Typically, they’ll be listening for employee information and passwords. Perhaps they’ll pick up on account numbers, phone numbers, and other personnel information. The hacker can use this information to access service plans, voicemail, and internal admin portals.
Once cybercriminals have this personal information, identity theft and VoIP service theft are relatively easy to commit. Consider encrypting your VoIP transmissions to safeguard yourself and your business.
6. Spam Over Internet Technology (SPIT)
Increasingly, spam is being sent using VoIP as the technology grows and becomes more widespread. Spam and the internet are inseparable.
Those who have ever sent or received an email will be familiar with spam. Basically, spam is unwanted and unwelcome communication that is not requested. Advertising on a massive scale is the primary goal of spam. However, deadly phishing tactics can also be found in spam. VoIP spam isn’t any different in this respect.

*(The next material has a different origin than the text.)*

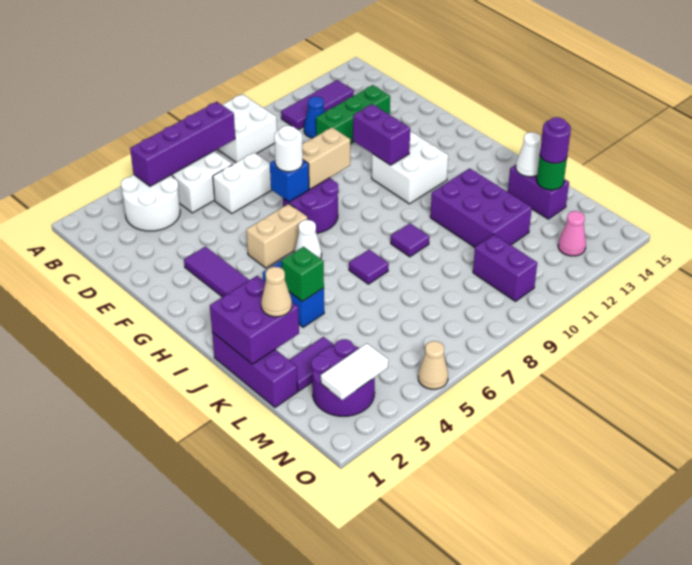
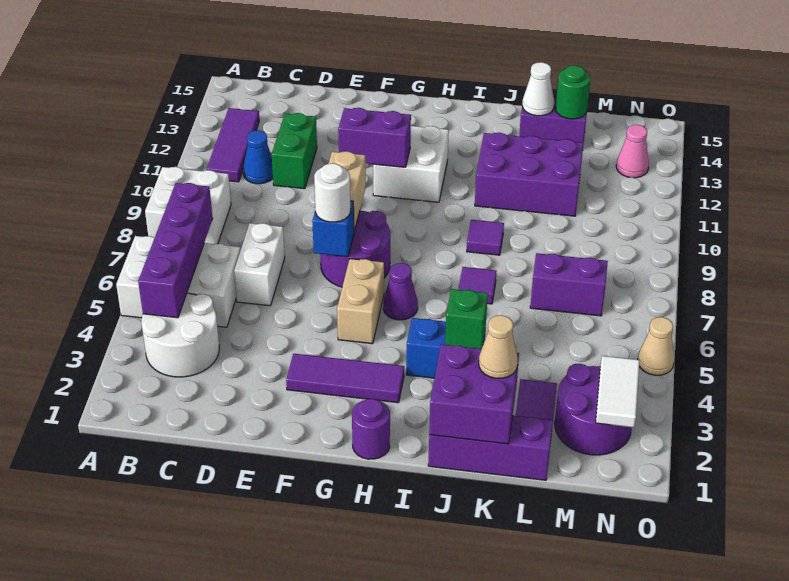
green 1x3 brick [316,85,390,144] -> green 1x2 brick [272,113,317,189]
white 1x1 cone [294,220,322,259] -> purple 1x1 cone [383,263,418,320]
purple 1x1 round brick [540,117,571,163] -> purple 1x1 round brick moved to [352,399,390,459]
purple 1x2 brick [473,235,537,301] -> purple 1x2 brick moved to [530,253,608,316]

It’s not uncommon for VoIP spam to appear in the guise of a voicemail message. There are two purposes for which the spam you get on your VoIP system is sent:
In the beginning, it might just be an essential marketing tactic. However, your VoIP system voicemail will not look like a straightforward remedy if hundreds or thousands of messages emerge overnight. Using an extensive advertising campaign will take up much of your time. Your voicemail is congested and worthless, to say the least.
It’s also possible that the spam you’re receiving on your voicemail is tied to an online scam. Make sure your company information is not exposed in the process, as well.
VoIP is no exception to the rule that you should be aware of possible security threats whenever you use an internet-connected product.